Youza Asaf, Youza Asaph, Youza Asouph, Yuz Asaf, Yuzu Asaf, Yuzu Asif, or Yuzasaf, are Arabic and Urdu variations of the name Josaphat, and are primarily connected with Christianized and Islamized versions of the life of the Buddha found in the legend of Barlaam and Josaphat. According to Ahmadiyya thought the name Yuz Asaf is of Buddhist derivation, and possibly from Yusu or Yehoshua and Asaf. =Overview= Local Kashmiri traditions state that the Yuz Asaf was a prophet of Ahle-Kitab whose real name was Isa – the Quranic name for Jesus. The prophet Yuz Asaf came to Kashmir from the West during the reign of Raja Gopdatta according to the ancient documents held by the current custodian of the tomb. According to Tarikh-i-Kashmir, a history of Kashmir written between 1579–1620, Yuzu Asaf was a Prophet of God who travelled to Kashmir from a foreign land. In 1747, a local Srinagar Sufi writer, Khwaja Muhammad Azam Didamari, stated that the Roza Bal is a shrine to a foreign prophet and prince, Youza Asouph.
Having stumbled upon research by Russian explorer Nicolas Notovitch, Mirza Ghulam Ahmad, the founder of the Ahmadiyya movement, identified Yuz Asaf as the name that Jesus of Nazareth may have assumed following his crucifixion and migration from Israel. Ahmad further identified that the Roza Bal shrine located in Srinagar, Kashmir is the tomb of Jesus. These beliefs are discussed in the book Jesus in India, written by Mirza Ghulam Ahmad. In these publications he proposed the belief that the tomb of Yuz Asaf in the Roza Bal shrine, located in the Khanyar district of Srinagar, Kashmir - was that of Jesus of Nazareth.
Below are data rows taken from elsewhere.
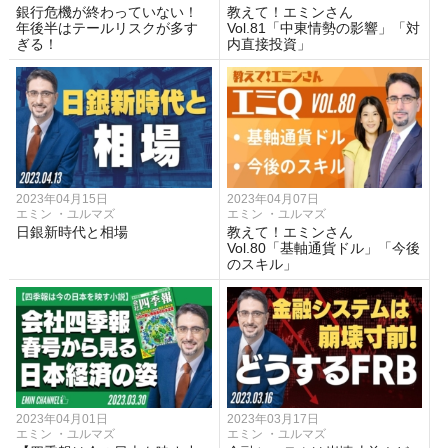
銀行危機が終わっていない！
教えて！エミンさん
年後半はテールリスクが多す
Vol.81「中東情勢の影響」「対
ぎる！
内直接投資」
2023年04月15日
2023年04月07日
エミン ・ユルマズ
エミン ・ユルマズ
日銀新時代と相場
教えて！エミンさん
Vol.80「基軸通貨ドル」「今後
のスキル」
2023年04月01日
2023年03月17日
エミン ・ユルマズ
エミン ・ユルマズ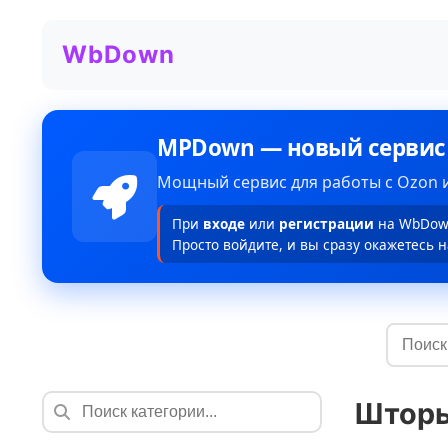
WbDown
MPDown — новый сервис
Мощный сервис для работы с Ozon и
При
входе
или
регистрации
на WbDown
Просто войдите, и вы сразу окажетесь н
Шторы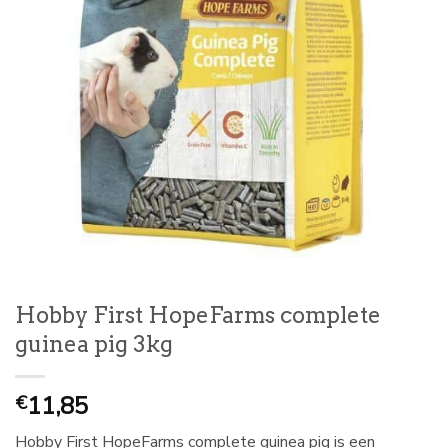
Hobby First HopeFarms complete
guinea pig 3kg
11,85
€
Hobby First HopeFarms complete guinea pig is een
Drawing on some Kashmiri oral traditions, as well as the Qur'an, Hadith, and accounts by explorers, Mirza Ghulam Ahmad claimed that Jesus travelled eastwards to Srinagar, where he settled and married a woman called Maryam, and that Maryam bore Yuza Asif children, before he died aged 120 years. Ahmadiyya writers claim that Jesus' mother, Mary, is buried in the townMurree in Pakistan. Mirza Ghulam Ahmad's use of various Hindu and Islamic sources have been found to be misunderstandings or distortions by various independent scholars of Buddhism including the Swedish scholar Per Beskow in Jesus in Kashmir: Historien om en legend, the German indologist Günter Grönbold, in Jesus in Indien - Das Ende einer Legende and Norbert Klatt, in Lebte Jesus in Indien?: Eine religionsgeschichtliche Klärung.
Islamic views
These views are considered to be blasphemous by the majority Sunni Islamic scholars and authorities who assert that Jesus is presently alive in Heaven. Local Muslim residents at the shrine believe Yuz Asaf was a Sufi saint. Indologist Günter Grönbold in his Jesus in Indien assesses that the shrine was previously Hindu, before the Islamization of Kashmir and is possibly the grave of a Buddhist or Hindu saint rather than a Sufi, but either way has no connection with Jesus or with Christianity.